» **Exercise**
Recast the rows below as a two-column Markdown table. Put each line's number under "No." and the line itself under "Entry", and omit any blank lines.

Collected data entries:
===

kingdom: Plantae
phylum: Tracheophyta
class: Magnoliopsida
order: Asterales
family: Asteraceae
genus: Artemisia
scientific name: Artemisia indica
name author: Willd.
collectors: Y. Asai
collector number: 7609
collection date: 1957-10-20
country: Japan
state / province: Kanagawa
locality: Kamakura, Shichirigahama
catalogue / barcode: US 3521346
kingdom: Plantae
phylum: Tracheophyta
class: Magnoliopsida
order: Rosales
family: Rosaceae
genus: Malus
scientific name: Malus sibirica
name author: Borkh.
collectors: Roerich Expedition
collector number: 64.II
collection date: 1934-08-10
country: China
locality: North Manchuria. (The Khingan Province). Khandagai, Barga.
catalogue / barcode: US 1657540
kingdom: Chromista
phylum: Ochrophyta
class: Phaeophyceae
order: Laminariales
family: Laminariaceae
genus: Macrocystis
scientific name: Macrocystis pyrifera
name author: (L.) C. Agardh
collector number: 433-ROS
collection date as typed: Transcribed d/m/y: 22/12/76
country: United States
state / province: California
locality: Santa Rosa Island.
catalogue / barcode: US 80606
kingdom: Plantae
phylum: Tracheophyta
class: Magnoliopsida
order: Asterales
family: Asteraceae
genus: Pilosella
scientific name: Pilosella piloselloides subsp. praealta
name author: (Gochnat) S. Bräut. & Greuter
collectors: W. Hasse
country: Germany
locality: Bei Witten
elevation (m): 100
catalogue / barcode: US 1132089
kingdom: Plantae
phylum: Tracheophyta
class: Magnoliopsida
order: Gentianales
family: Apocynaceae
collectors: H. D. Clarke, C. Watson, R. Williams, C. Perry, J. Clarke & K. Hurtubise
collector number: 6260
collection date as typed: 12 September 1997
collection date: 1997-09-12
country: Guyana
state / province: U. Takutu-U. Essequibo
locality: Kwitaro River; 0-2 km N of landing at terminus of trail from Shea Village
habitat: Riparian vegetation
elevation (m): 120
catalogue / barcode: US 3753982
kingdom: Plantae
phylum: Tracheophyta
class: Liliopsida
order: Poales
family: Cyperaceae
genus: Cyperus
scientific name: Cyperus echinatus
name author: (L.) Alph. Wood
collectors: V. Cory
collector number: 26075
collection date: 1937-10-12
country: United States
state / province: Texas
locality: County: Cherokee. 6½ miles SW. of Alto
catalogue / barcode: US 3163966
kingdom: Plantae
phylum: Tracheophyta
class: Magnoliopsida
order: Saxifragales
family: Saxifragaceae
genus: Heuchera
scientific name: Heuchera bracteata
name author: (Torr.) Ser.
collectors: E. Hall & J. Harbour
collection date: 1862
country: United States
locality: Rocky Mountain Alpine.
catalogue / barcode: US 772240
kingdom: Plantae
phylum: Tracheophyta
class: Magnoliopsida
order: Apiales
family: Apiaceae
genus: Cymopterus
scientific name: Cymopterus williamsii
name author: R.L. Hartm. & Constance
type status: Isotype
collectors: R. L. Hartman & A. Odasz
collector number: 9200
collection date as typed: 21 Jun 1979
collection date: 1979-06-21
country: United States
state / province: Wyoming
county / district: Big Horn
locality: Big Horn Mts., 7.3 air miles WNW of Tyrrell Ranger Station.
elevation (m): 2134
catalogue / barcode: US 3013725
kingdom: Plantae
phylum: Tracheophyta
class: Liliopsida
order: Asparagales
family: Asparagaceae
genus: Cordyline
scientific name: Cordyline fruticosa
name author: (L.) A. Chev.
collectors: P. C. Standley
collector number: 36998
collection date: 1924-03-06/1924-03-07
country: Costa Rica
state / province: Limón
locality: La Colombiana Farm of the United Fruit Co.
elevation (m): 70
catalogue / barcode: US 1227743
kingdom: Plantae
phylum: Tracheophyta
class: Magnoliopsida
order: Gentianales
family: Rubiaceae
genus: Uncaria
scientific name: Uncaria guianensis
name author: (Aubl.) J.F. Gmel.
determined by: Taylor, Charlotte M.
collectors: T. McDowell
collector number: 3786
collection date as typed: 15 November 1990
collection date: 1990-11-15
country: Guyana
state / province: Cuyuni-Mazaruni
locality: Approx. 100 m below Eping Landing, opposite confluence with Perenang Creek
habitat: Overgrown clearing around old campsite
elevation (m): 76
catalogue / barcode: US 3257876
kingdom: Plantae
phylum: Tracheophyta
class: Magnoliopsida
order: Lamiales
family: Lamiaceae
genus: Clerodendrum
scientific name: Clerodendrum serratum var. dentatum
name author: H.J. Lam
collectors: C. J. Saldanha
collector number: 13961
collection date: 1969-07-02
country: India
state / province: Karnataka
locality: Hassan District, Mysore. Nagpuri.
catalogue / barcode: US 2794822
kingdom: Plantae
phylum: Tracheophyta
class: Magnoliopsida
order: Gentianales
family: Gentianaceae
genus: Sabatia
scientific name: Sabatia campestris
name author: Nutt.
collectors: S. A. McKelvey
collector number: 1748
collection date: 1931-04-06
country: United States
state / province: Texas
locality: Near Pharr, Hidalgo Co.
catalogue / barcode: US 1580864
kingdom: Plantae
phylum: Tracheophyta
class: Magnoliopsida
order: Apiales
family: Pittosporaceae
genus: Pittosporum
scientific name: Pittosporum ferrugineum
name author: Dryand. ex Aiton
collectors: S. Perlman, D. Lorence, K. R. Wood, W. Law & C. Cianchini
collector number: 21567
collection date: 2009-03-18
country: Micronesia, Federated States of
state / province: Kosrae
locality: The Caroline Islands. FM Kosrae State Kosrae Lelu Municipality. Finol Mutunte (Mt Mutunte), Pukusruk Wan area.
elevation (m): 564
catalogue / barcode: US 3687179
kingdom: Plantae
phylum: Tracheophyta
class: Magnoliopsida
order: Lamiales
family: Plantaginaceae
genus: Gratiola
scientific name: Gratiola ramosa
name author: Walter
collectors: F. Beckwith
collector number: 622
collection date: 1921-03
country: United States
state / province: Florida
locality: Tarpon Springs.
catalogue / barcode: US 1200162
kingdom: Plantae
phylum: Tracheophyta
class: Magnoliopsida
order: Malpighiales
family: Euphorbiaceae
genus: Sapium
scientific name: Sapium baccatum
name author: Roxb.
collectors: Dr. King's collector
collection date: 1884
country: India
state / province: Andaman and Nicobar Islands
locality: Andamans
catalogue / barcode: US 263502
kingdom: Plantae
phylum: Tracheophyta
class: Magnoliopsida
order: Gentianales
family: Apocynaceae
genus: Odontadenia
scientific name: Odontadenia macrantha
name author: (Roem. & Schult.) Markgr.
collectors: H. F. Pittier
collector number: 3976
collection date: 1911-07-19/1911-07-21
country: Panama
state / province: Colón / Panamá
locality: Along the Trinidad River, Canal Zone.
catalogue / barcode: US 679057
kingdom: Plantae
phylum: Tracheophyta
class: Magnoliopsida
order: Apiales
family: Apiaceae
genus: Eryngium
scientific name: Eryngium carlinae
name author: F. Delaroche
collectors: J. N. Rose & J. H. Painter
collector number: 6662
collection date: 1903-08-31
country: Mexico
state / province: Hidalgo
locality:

===

» **The response**
| No. | Entry |
|---|---|
| 1 | kingdom: Plantae |
| 2 | phylum: Tracheophyta |
| 3 | class: Magnoliopsida |
| 4 | order: Asterales |
| 5 | family: Asteraceae |
| 6 | genus: Artemisia |
| 7 | scientific name: Artemisia indica |
| 8 | name author: Willd. |
| 9 | collectors: Y. Asai |
| 10 | collector number: 7609 |
| 11 | collection date: 1957-10-20 |
| 12 | country: Japan |
| 13 | state / province: Kanagawa |
| 14 | locality: Kamakura, Shichirigahama |
| 15 | catalogue / barcode: US 3521346 |
| 16 | kingdom: Plantae |
| 17 | phylum: Tracheophyta |
| 18 | class: Magnoliopsida |
| 19 | order: Rosales |
| 20 | family: Rosaceae |
| 21 | genus: Malus |
| 22 | scientific name: Malus sibirica |
| 23 | name author: Borkh. |
| 24 | collectors: Roerich Expedition |
| 25 | collector number: 64.II |
| 26 | collection date: 1934-08-10 |
| 27 | country: China |
| 28 | locality: North Manchuria. (The Khingan Province). Khandagai, Barga. |
| 29 | catalogue / barcode: US 1657540 |
| 30 | kingdom: Chromista |
| 31 | phylum: Ochrophyta |
| 32 | class: Phaeophyceae |
| 33 | order: Laminariales |
| 34 | family: Laminariaceae |
| 35 | genus: Macrocystis |
| 36 | scientific name: Macrocystis pyrifera |
| 37 | name author: (L.) C. Agardh |
| 38 | collector number: 433-ROS |
| 39 | collection date as typed: Transcribed d/m/y: 22/12/76 |
| 40 | country: United States |
| 41 | state / province: California |
| 42 | locality: Santa Rosa Island. |
| 43 | catalogue / barcode: US 80606 |
| 44 | kingdom: Plantae |
| 45 | phylum: Tracheophyta |
| 46 | class: Magnoliopsida |
| 47 | order: Asterales |
| 48 | family: Asteraceae |
| 49 | genus: Pilosella |
| 50 | scientific name: Pilosella piloselloides subsp. praealta |
| 51 | name author: (Gochnat) S. Bräut. & Greuter |
| 52 | collectors: W. Hasse |
| 53 | country: Germany |
| 54 | locality: Bei Witten |
| 55 | elevation (m): 100 |
| 56 | catalogue / barcode: US 1132089 |
| 57 | kingdom: Plantae |
| 58 | phylum: Tracheophyta |
| 59 | class: Magnoliopsida |
| 60 | order: Gentianales |
| 61 | family: Apocynaceae |
| 62 | collectors: H. D. Clarke, C. Watson, R. Williams, C. Perry, J. Clarke & K. Hurtubise |
| 63 | collector number: 6260 |
| 64 | collection date as typed: 12 September 1997 |
| 65 | collection date: 1997-09-12 |
| 66 | country: Guyana |
| 67 | state / province: U. Takutu-U. Essequibo |
| 68 | locality: Kwitaro River; 0-2 km N of landing at terminus of trail from Shea Village |
| 69 | habitat: Riparian vegetation |
| 70 | elevation (m): 120 |
| 71 | catalogue / barcode: US 3753982 |
| 72 | kingdom: Plantae |
| 73 | phylum: Tracheophyta |
| 74 | class: Liliopsida |
| 75 | order: Poales |
| 76 | family: Cyperaceae |
| 77 | genus: Cyperus |
| 78 | scientific name: Cyperus echinatus |
| 79 | name author: (L.) Alph. Wood |
| 80 | collectors: V. Cory |
| 81 | collector number: 26075 |
| 82 | collection date: 1937-10-12 |
| 83 | country: United States |
| 84 | state / province: Texas |
| 85 | locality: County: Cherokee. 6½ miles SW. of Alto |
| 86 | catalogue / barcode: US 3163966 |
| 87 | kingdom: Plantae |
| 88 | phylum: Tracheophyta |
| 89 | class: Magnoliopsida |
| 90 | order: Saxifragales |
| 91 | family: Saxifragaceae |
| 92 | genus: Heuchera |
| 93 | scientific name: Heuchera bracteata |
| 94 | name author: (Torr.) Ser. |
| 95 | collectors: E. Hall & J. Harbour |
| 96 | collection date: 1862 |
| 97 | country: United States |
| 98 | locality: Rocky Mountain Alpine. |
| 99 | catalogue / barcode: US 772240 |
| 100 | kingdom: Plantae |
| 101 | phylum: Tracheophyta |
| 102 | class: Magnoliopsida |
| 103 | order: Apiales |
| 104 | family: Apiaceae |
| 105 | genus: Cymopterus |
| 106 | scientific name: Cymopterus williamsii |
| 107 | name author: R.L. Hartm. & Constance |
| 108 | type status: Isotype |
| 109 | collectors: R. L. Hartman & A. Odasz |
| 110 | collector number: 9200 |
| 111 | collection date as typed: 21 Jun 1979 |
| 112 | collection date: 1979-06-21 |
| 113 | country: United States |
| 114 | state / province: Wyoming |
| 115 | county / district: Big Horn |
| 116 | locality: Big Horn Mts., 7.3 air miles WNW of Tyrrell Ranger Station. |
| 117 | elevation (m): 2134 |
| 118 | catalogue / barcode: US 3013725 |
| 119 | kingdom: Plantae |
| 120 | phylum: Tracheophyta |
| 121 | class: Liliopsida |
| 122 | order: Asparagales |
| 123 | family: Asparagaceae |
| 124 | genus: Cordyline |
| 125 | scientific name: Cordyline fruticosa |
| 126 | name author: (L.) A. Chev. |
| 127 | collectors: P. C. Standley |
| 128 | collector number: 36998 |
| 129 | collection date: 1924-03-06/1924-03-07 |
| 130 | country: Costa Rica |
| 131 | state / province: Limón |
| 132 | locality: La Colombiana Farm of the United Fruit Co. |
| 133 | elevation (m): 70 |
| 134 | catalogue / barcode: US 1227743 |
| 135 | kingdom: Plantae |
| 136 | phylum: Tracheophyta |
| 137 | class: Magnoliopsida |
| 138 | order: Gentianales |
| 139 | family: Rubiaceae |
| 140 | genus: Uncaria |
| 141 | scientific name: Uncaria guianensis |
| 142 | name author: (Aubl.) J.F. Gmel. |
| 143 | determined by: Taylor, Charlotte M. |
| 144 | collectors: T. McDowell |
| 145 | collector number: 3786 |
| 146 | collection date as typed: 15 November 1990 |
| 147 | collection date: 1990-11-15 |
| 148 | country: Guyana |
| 149 | state / province: Cuyuni-Mazaruni |
| 150 | locality: Approx. 100 m below Eping Landing, opposite confluence with Perenang Creek |
| 151 | habitat: Overgrown clearing around old campsite |
| 152 | elevation (m): 76 |
| 153 | catalogue / barcode: US 3257876 |
| 154 | kingdom: Plantae |
| 155 | phylum: Tracheophyta |
| 156 | class: Magnoliopsida |
| 157 | order: Lamiales |
| 158 | family: Lamiaceae |
| 159 | genus: Clerodendrum |
| 160 | scientific name: Clerodendrum serratum var. dentatum |
| 161 | name author: H.J. Lam |
| 162 | collectors: C. J. Saldanha |
| 163 | collector number: 13961 |
| 164 | collection date: 1969-07-02 |
| 165 | country: India |
| 166 | state / province: Karnataka |
| 167 | locality: Hassan District, Mysore. Nagpuri. |
| 168 | catalogue / barcode: US 2794822 |
| 169 | kingdom: Plantae |
| 170 | phylum: Tracheophyta |
| 171 | class: Magnoliopsida |
| 172 | order: Gentianales |
| 173 | family: Gentianaceae |
| 174 | genus: Sabatia |
| 175 | scientific name: Sabatia campestris |
| 176 | name author: Nutt. |
| 177 | collectors: S. A. McKelvey |
| 178 | collector number: 1748 |
| 179 | collection date: 1931-04-06 |
| 180 | country: United States |
| 181 | state / province: Texas |
| 182 | locality: Near Pharr, Hidalgo Co. |
| 183 | catalogue / barcode: US 1580864 |
| 184 | kingdom: Plantae |
| 185 | phylum: Tracheophyta |
| 186 | class: Magnoliopsida |
| 187 | order: Apiales |
| 188 | family: Pittosporaceae |
| 189 | genus: Pittosporum |
| 190 | scientific name: Pittosporum ferrugineum |
| 191 | name author: Dryand. ex Aiton |
| 192 | collectors: S. Perlman, D. Lorence, K. R. Wood, W. Law & C. Cianchini |
| 193 | collector number: 21567 |
| 194 | collection date: 2009-03-18 |
| 195 | country: Micronesia, Federated States of |
| 196 | state / province: Kosrae |
| 197 | locality: The Caroline Islands. FM Kosrae State Kosrae Lelu Municipality. Finol Mutunte (Mt Mutunte), Pukusruk Wan area. |
| 198 | elevation (m): 564 |
| 199 | catalogue / barcode: US 3687179 |
| 200 | kingdom: Plantae |
| 201 | phylum: Tracheophyta |
| 202 | class: Magnoliopsida |
| 203 | order: Lamiales |
| 204 | family: Plantaginaceae |
| 205 | genus: Gratiola |
| 206 | scientific name: Gratiola ramosa |
| 207 | name author: Walter |
| 208 | collectors: F. Beckwith |
| 209 | collector number: 622 |
| 210 | collection date: 1921-03 |
| 211 | country: United States |
| 212 | state / province: Florida |
| 213 | locality: Tarpon Springs. |
| 214 | catalogue / barcode: US 1200162 |
| 215 | kingdom: Plantae |
| 216 | phylum: Tracheophyta |
| 217 | class: Magnoliopsida |
| 218 | order: Malpighiales |
| 219 | family: Euphorbiaceae |
| 220 | genus: Sapium |
| 221 | scientific name: Sapium baccatum |
| 222 | name author: Roxb. |
| 223 | collectors: Dr. King's collector |
| 224 | collection date: 1884 |
| 225 | country: India |
| 226 | state / province: Andaman and Nicobar Islands |
| 227 | locality: Andamans |
| 228 | catalogue / barcode: US 263502 |
| 229 | kingdom: Plantae |
| 230 | phylum: Tracheophyta |
| 231 | class: Magnoliopsida |
| 232 | order: Gentianales |
| 233 | family: Apocynaceae |
| 234 | genus: Odontadenia |
| 235 | scientific name: Odontadenia macrantha |
| 236 | name author: (Roem. & Schult.) Markgr. |
| 237 | collectors: H. F. Pittier |
| 238 | collector number: 3976 |
| 239 | collection date: 1911-07-19/1911-07-21 |
| 240 | country: Panama |
| 241 | state / province: Colón / Panamá |
| 242 | locality: Along the Trinidad River, Canal Zone. |
| 243 | catalogue / barcode: US 679057 |
| 244 | kingdom: Plantae |
| 245 | phylum: Tracheophyta |
| 246 | class: Magnoliopsida |
| 247 | order: Apiales |
| 248 | family: Apiaceae |
| 249 | genus: Eryngium |
| 250 | scientific name: Eryngium carlinae |
| 251 | name author: F. Delaroche |
| 252 | collectors: J. N. Rose & J. H. Painter |
| 253 | collector number: 6662 |
| 254 | collection date: 1903-08-31 |
| 255 | country: Mexico |
| 256 | state / province: Hidalgo |
| 257 | locality: |